When you think about what is taking place, what is the crux of the problem? That DATA is being locked up. The very thing that people, users, organizations, and nations need to do their job is being targeted. It’s not the people, it’s not the technology, it’s not the systems, or the endpoints, or the networks that is the end game in this “hack”; it’s the data. If the bad guys can get to the data, be it a file or a database, or whatever else the data is, that is where the threat is headed. So, if we turn this threat on its head and go about defending what matters, the DATA, we have a chance to stop these (and in truth most) threats. And the beauty of this approach is that data is defensible, we can encrypt it, manage access to it, segment it, protect it, and use it as our Alamo.

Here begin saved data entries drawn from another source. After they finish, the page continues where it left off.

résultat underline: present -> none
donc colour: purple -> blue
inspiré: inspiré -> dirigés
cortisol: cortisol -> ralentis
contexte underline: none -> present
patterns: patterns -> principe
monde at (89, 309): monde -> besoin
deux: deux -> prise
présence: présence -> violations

Data is the perimeter for any network, let it be written. It is defendable, it can be clearly delineated (with some work mind you) and it can be used as a defense mechanism. If you protect your data with everything you can then the bad guys lose and you win, as they have no prize to even really fight for. They will learn that your network and it's golden goose (the data within) are too hard of a target, and they will go somewhere else. It’s not worth a bad guy’s time to hack away at a target when they have no way to win and no end game to play.
I’ll get off my soapbox now, but I must admit that I am slightly happy to see all the shenanigans that are taking place. It’s gratifying to know that all the moaning and griping, while ignored, was justified. Now maybe we can work to actually stop this type of attack.
Data is the perimeter. Defend it that way.